If there is no further steps taken by the public then this rule is added to the Federal Code.
When is the Effective Date of the Rule?
The effective date of the rule depends largely on the content of the rule, opinions from concerned parties during the comment period, and the opinion of the agency itself. If the rule is expected to be difficult or costly to implement then there is usually a waiting period, often of a year or more.
Some rules, that are more minor, or that are created to address a timely issue, will be made effective more quickly.
Does Congress or the President Review the Rules?
This is a difficult question to answer fully. Because the FMCSA is created as a rule-making body by act of the Congress, they are allowed to make rules and regulations and add them to the Federal Code without having to go through the traditional processes of most laws. However, before an agency-created rule can take effect, the FMCSA must submit information to Congress and the Comptroller General and allow them time to respond.
Congress and the Comptroller General receive a copy of the rule, the proposed effective date and a summary of the rule as well as whether the rule is a major or minor rule.
"Within 60 days after Congress receives an agency’s rule, excluding periods when Congress is in recess or adjournment, a Member of Congress can introduce a resolution of disapproval that, if adopted by both Houses and enacted into law, can nullify the rule, even if it has already gone into effect." (Congressional Research Service, The Federal Rulemaking Process: An Overview)
Generally Congress and the President defer to the opinions of those placed in charge of federal agencies, but in cases of particularly unpopular rules, members of Congress have 60 days to introduce a resolution of disapproval. If this resolution is passed in both the House and the Senate then it is de-codified. The President also has the opportunity to veto this resolution of disapproval effectively keeping the rule codified.
Congress also will occasionally show disapproval of a law by defunding the enforcement of all or part of that rule, thus rendering it ineffective.
What Can Truckers Do About Rules that Are Already Codified?
Talk to your congressional representatives about your dissatisfaction.

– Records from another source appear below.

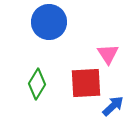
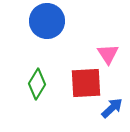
blue circle: moved 2 px left, 1 px up
blue arrow: moved 1 px left, 2 px down
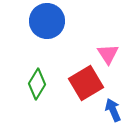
red square: rotated 28 degrees counterclockwise
blue arrow: moved 1 px right, 2 px down; rotated 70 degrees counterclockwise
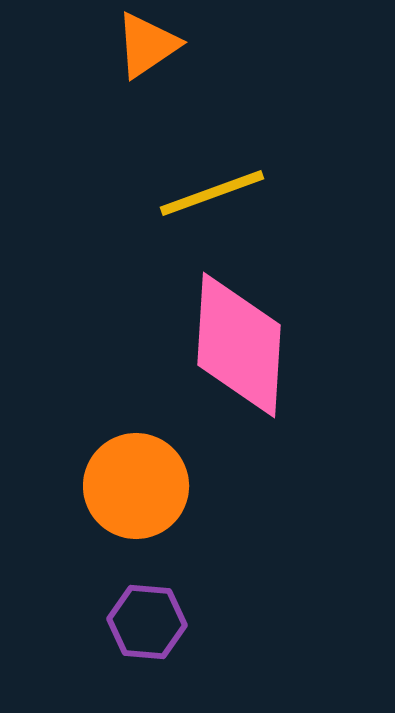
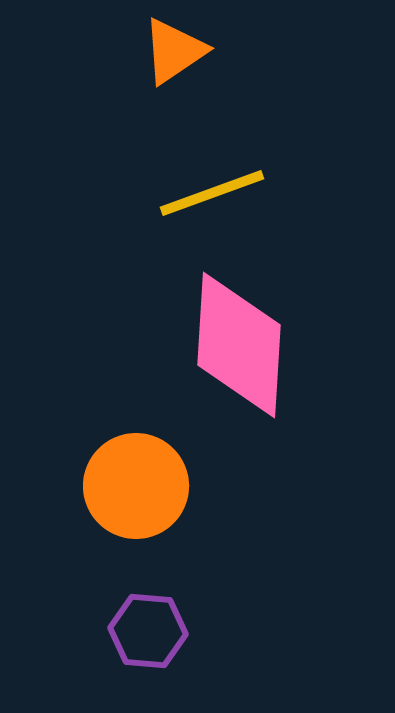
orange triangle: moved 27 px right, 6 px down
purple hexagon: moved 1 px right, 9 px down
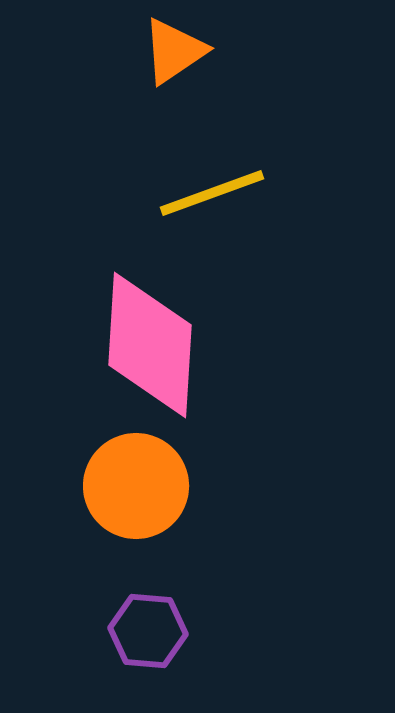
pink diamond: moved 89 px left
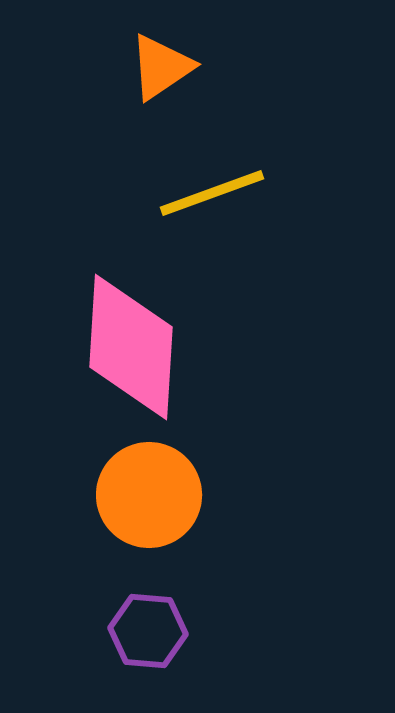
orange triangle: moved 13 px left, 16 px down
pink diamond: moved 19 px left, 2 px down
orange circle: moved 13 px right, 9 px down
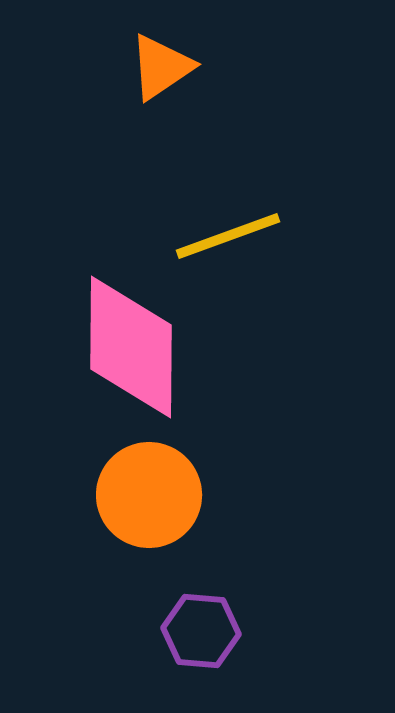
yellow line: moved 16 px right, 43 px down
pink diamond: rotated 3 degrees counterclockwise
purple hexagon: moved 53 px right
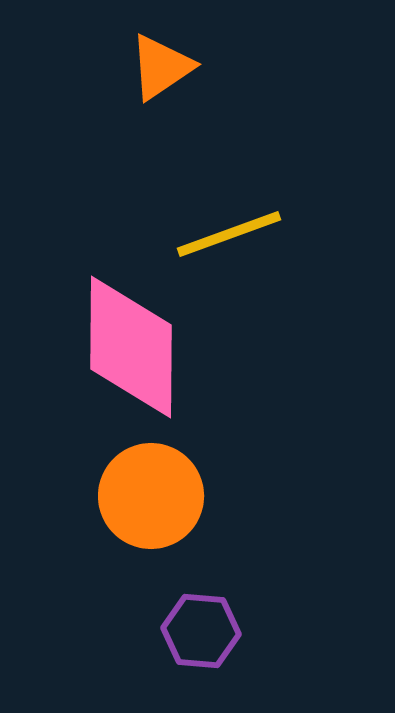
yellow line: moved 1 px right, 2 px up
orange circle: moved 2 px right, 1 px down
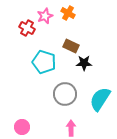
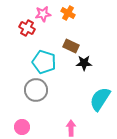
pink star: moved 2 px left, 2 px up; rotated 14 degrees clockwise
gray circle: moved 29 px left, 4 px up
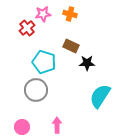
orange cross: moved 2 px right, 1 px down; rotated 16 degrees counterclockwise
red cross: rotated 21 degrees clockwise
black star: moved 3 px right
cyan semicircle: moved 3 px up
pink arrow: moved 14 px left, 3 px up
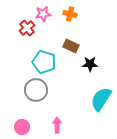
black star: moved 3 px right, 1 px down
cyan semicircle: moved 1 px right, 3 px down
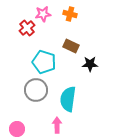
cyan semicircle: moved 33 px left; rotated 25 degrees counterclockwise
pink circle: moved 5 px left, 2 px down
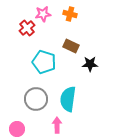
gray circle: moved 9 px down
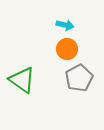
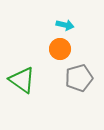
orange circle: moved 7 px left
gray pentagon: rotated 12 degrees clockwise
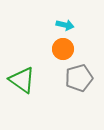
orange circle: moved 3 px right
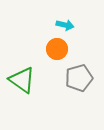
orange circle: moved 6 px left
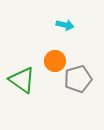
orange circle: moved 2 px left, 12 px down
gray pentagon: moved 1 px left, 1 px down
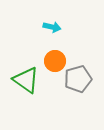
cyan arrow: moved 13 px left, 2 px down
green triangle: moved 4 px right
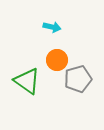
orange circle: moved 2 px right, 1 px up
green triangle: moved 1 px right, 1 px down
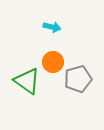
orange circle: moved 4 px left, 2 px down
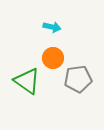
orange circle: moved 4 px up
gray pentagon: rotated 8 degrees clockwise
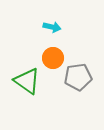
gray pentagon: moved 2 px up
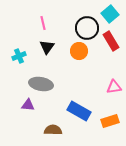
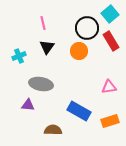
pink triangle: moved 5 px left
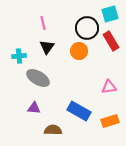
cyan square: rotated 24 degrees clockwise
cyan cross: rotated 16 degrees clockwise
gray ellipse: moved 3 px left, 6 px up; rotated 20 degrees clockwise
purple triangle: moved 6 px right, 3 px down
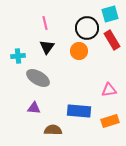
pink line: moved 2 px right
red rectangle: moved 1 px right, 1 px up
cyan cross: moved 1 px left
pink triangle: moved 3 px down
blue rectangle: rotated 25 degrees counterclockwise
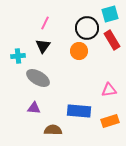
pink line: rotated 40 degrees clockwise
black triangle: moved 4 px left, 1 px up
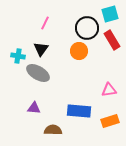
black triangle: moved 2 px left, 3 px down
cyan cross: rotated 16 degrees clockwise
gray ellipse: moved 5 px up
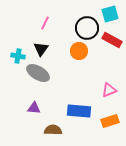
red rectangle: rotated 30 degrees counterclockwise
pink triangle: rotated 14 degrees counterclockwise
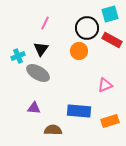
cyan cross: rotated 32 degrees counterclockwise
pink triangle: moved 4 px left, 5 px up
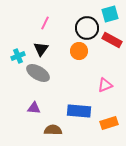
orange rectangle: moved 1 px left, 2 px down
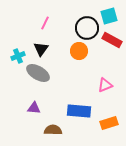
cyan square: moved 1 px left, 2 px down
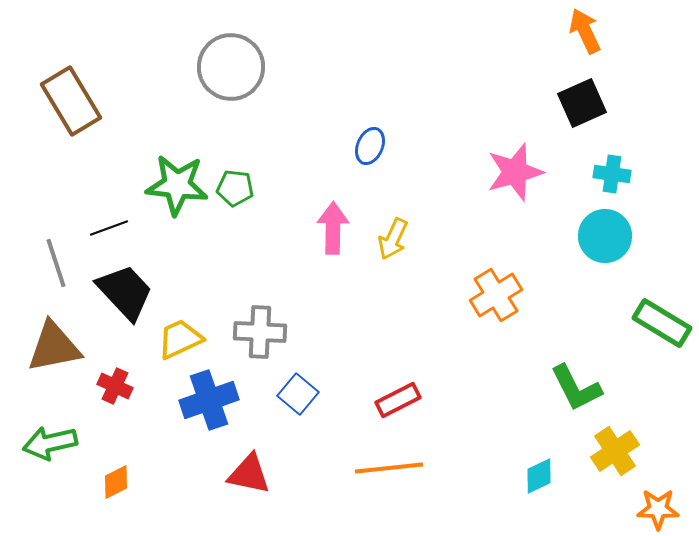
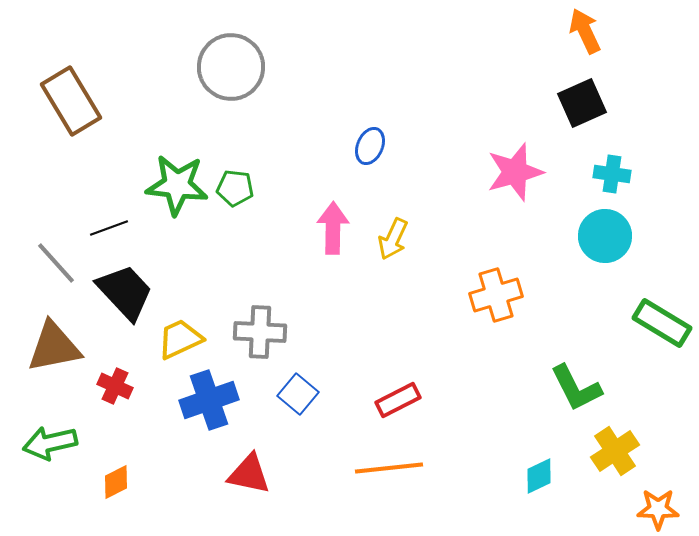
gray line: rotated 24 degrees counterclockwise
orange cross: rotated 15 degrees clockwise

Talk to the FMCSA about your disapproval. In some cases, you may also join special interest or lobbying groups who will petition on your behalf.
All throughout the process of creating rules and regulations, and even after the rules are codified, there are anti-trucking special interest groups lobbying for the attention of both legislators and the FMCSA. Many of these groups are funded by big businesses, insurance companies, and those who have very little interest in the lifestyle and opinions of professional truck drivers.
These groups will and do get the ear of these agencies. While the agencies arguably try to get a well-balanced view of the issues at play in our industry, if average drivers stay silent, then they are forced to listen to the loudest voices in the room.
If you take away one thing from this deep dive into the processes behind the FMCSA's rulemaking, please remember this. Your voice matters during FMCSA processes. Please involve yourself in the process of rulemaking in our industry. If you don't, we can guarantee someone else will.